Валерка Зеленский, знакомый с Нильсом еще по Петербургу, пользовался особым вниманием Нильса и звал его «шерстяной». Однажды мы все вместе решили пойти через Карадаг за Лисью бухту на нудистский пляж, Карадаг был уже закрыт, но я договорился с местным начальством и нас пропустили. Мы шли тем же маршрутом, что в детстве ходила Танька с нашими одноклассниками, потом ходили мы сами, когда приезжали еще в советское время в Коктебель. И это было тем маршрутом, что в своем сне Таня называла «пойдем низом».
То есть шли, минуя бухту за бухтой, пока не дошли до того места, которое надо было оплывать. И тут сказалась очень неприятная привычка Нильса: когда он оказывался в воде, то тут же начинал спасать своего хозяина и хозяйку. Но спасение оказывалось тем, что он просто останавливал нас, напрыгивая сверху, и не столько спасал, сколько топил и царапал, оставляя на теле кровавые порезы. Однажды это было на Золотом песочном пляже за Феодосией, он вырвался у меня и поплыл за пошедшей в воду Танькой; плавал он с огромной скоростью как крокодил, и когда он приблизился к ней, Танька завопила на весь пляж: пошел в жопу! Нильс аж вздрогнул от ужаса, но послушался и поплыл, иногда оборачиваясь назад.
Тоже самое случилось когда мы должны были вплавь преодолеть всего-то метров 7-8 вокруг скалы, правда, я держал над головой полиэтиленовый пакет с документами и ключами от машины. Вид меня в воде для Нильса был невыносим. Он вырвался от Тани, поплыл за мной, догнал и начал, сволочь, топить, причем так основательно, что я, посопротивлявшись какое-то время, вынужден был сдаться и поплыть обратно.
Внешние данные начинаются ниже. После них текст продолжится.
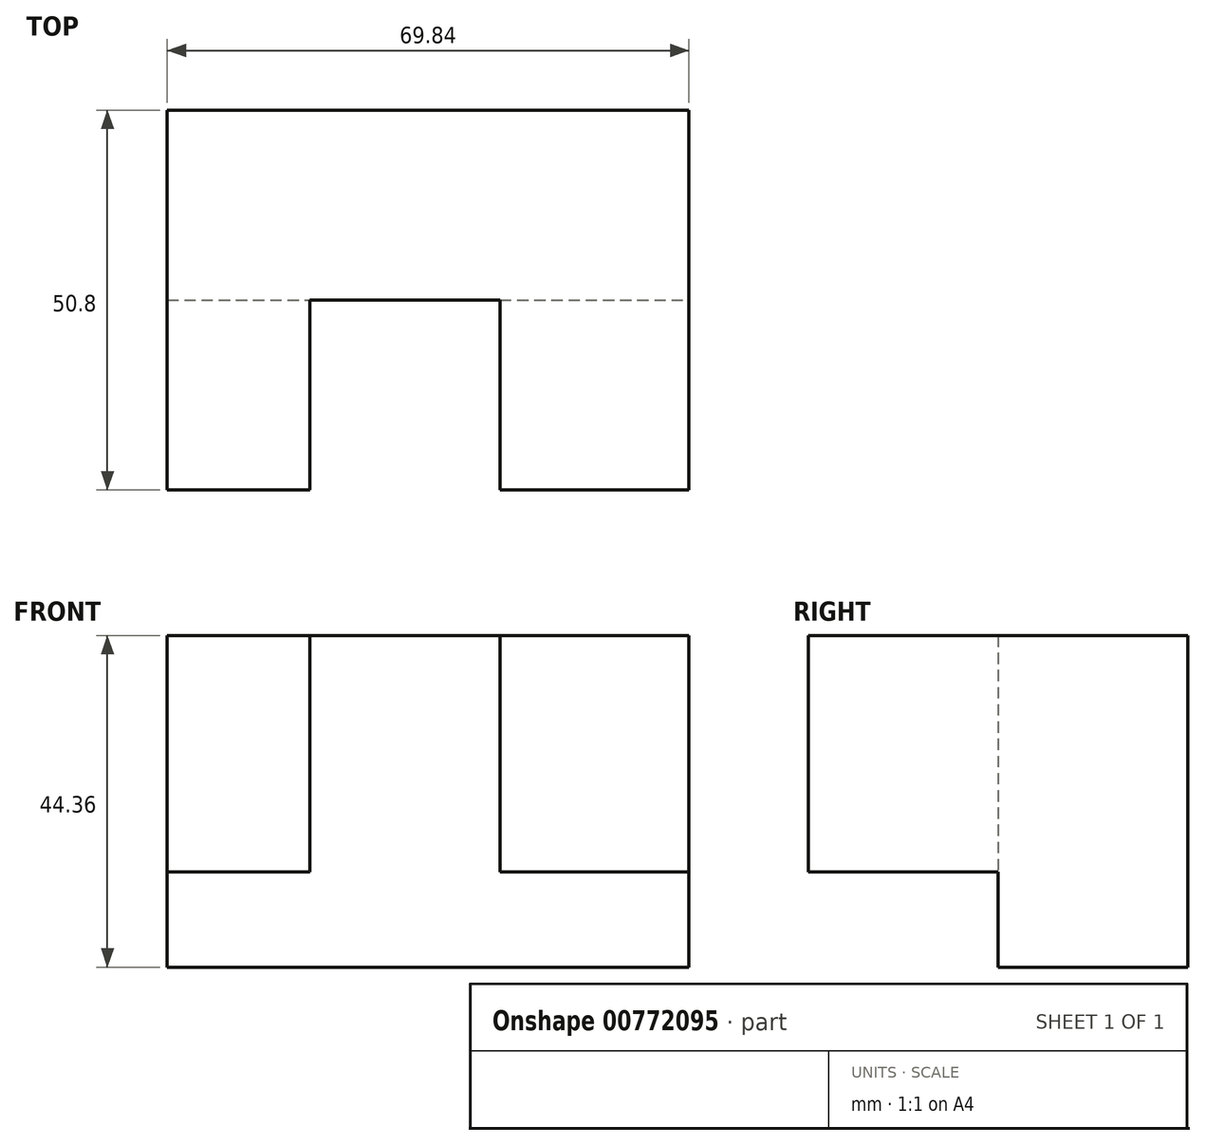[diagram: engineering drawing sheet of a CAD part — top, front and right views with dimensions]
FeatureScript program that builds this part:
annotation { "Feature Type Name" : "Feature", "Feature Type Description" : "" }
export const myFeature = defineFeature(function(context is Context, id is Id, definition is map)
    precondition{}
    {
        {
            var Q0;
            Q0=qCreatedBy(makeId("Front.planeOp"),FACE);
            var sketch = newSketch(context, id + "F0", { "sketchPlane" : qUnion([Q0])});
            skLineSegment(sketch, "E0", {"start": v(0, 0) * mm, "end": v(69.84, 0) * mm});
            skLineSegment(sketch, "E1", {"start": v(69.84, 0) * mm, "end": v(69.84, 44.36) * mm});
            skLineSegment(sketch, "E2", {"start": v(69.84, 44.36) * mm, "end": v(0, 44.36) * mm});
            skLineSegment(sketch, "E3", {"start": v(0, 44.36) * mm, "end": v(0, 0) * mm});
            skSolve(sketch);
        }
        {
            var Q0;
            Q0 = qSketchRegion(id + "F0", true);
            extrude(context, id + "F1", {"entities" : qUnion([Q0]), "depth" : 25.4 * mm, "offsetDistance" : 25.4 * mm});
        }
        {
            var Q0;
            Q0=makeQuery(id+"F1.opExtrude","CAP_FACE",FACE,{"disambiguationData":[OSD([sQuery(id+"F0.wireOp",EDGE,"E0"),sQuery(id+"F0.wireOp",EDGE,"E1"),sQuery(id+"F0.wireOp",EDGE,"E2"),sQuery(id+"F0.wireOp",EDGE,"E3")])],"isStart":false});
            var sketch = newSketch(context, id + "F2", { "sketchPlane" : qUnion([Q0])});
            skLineSegment(sketch, "E4", {"start": v(0, 0) * mm, "end": v(0, 12.74) * mm});
            skLineSegment(sketch, "E5", {"start": v(0, 12.74) * mm, "end": v(19.06, 12.74) * mm});
            skLineSegment(sketch, "E6", {"start": v(19.06, 12.74) * mm, "end": v(19.06, 44.36) * mm});
            skLineSegment(sketch, "E7", {"start": v(19.06, 44.36) * mm, "end": v(44.54, 44.36) * mm});
            skLineSegment(sketch, "E8", {"start": v(44.54, 44.36) * mm, "end": v(44.54, 12.74) * mm});
            skLineSegment(sketch, "E9", {"start": v(44.54, 12.74) * mm, "end": v(19.06, 12.74) * mm});
            skLineSegment(sketch, "E10", {"start": v(44.54, 12.74) * mm, "end": v(69.84, 12.74) * mm});
            skSolve(sketch);
        }
        {
            var Q0;
            {var subQ0=sQuery(id+"F2.wireOp",EDGE,"E5");Q0=makeQuery(id+"F2.imprint","IMPRINT",FACE,{"disambiguationData":[TD([[makeQuery(id+"F2.imprint","IMPRINT",EDGE,{"derivedFrom":subQ0}),1.0]])]});}
            var Q1;
            {var subQ0=sQuery(id+"F2.wireOp",EDGE,"E8");Q1=makeQuery(id+"F2.imprint","IMPRINT",FACE,{"disambiguationData":[TD([[makeQuery(id+"F2.imprint","IMPRINT",EDGE,{"derivedFrom":subQ0}),1.0]])]});}
            extrude(context, id + "F3", {"entities" : qUnion([Q0, Q1]), "operationType" : NewBodyOperationType.ADD, "depth" : 25.4 * mm, "offsetDistance" : 25.4 * mm});
        }
    });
На этом наше путешествие «низом» и закончилось.
Помню, в последний вечер мы сидели в ресторане в Коктебеле, смотрели на черную посверкивающую белым воду, на огни набережной, Нильс умиротворенно лежал под столом и иногда тяжело вздыхал. И жизнь казалась не то, чтобы бесконечной, но большой и похожей на ту, что мы уже прожили. Но она всегда другая, не всегда хуже, не всегда такая болезненно мучительная, как сейчас, но все равно другая. Другой она и оказалась.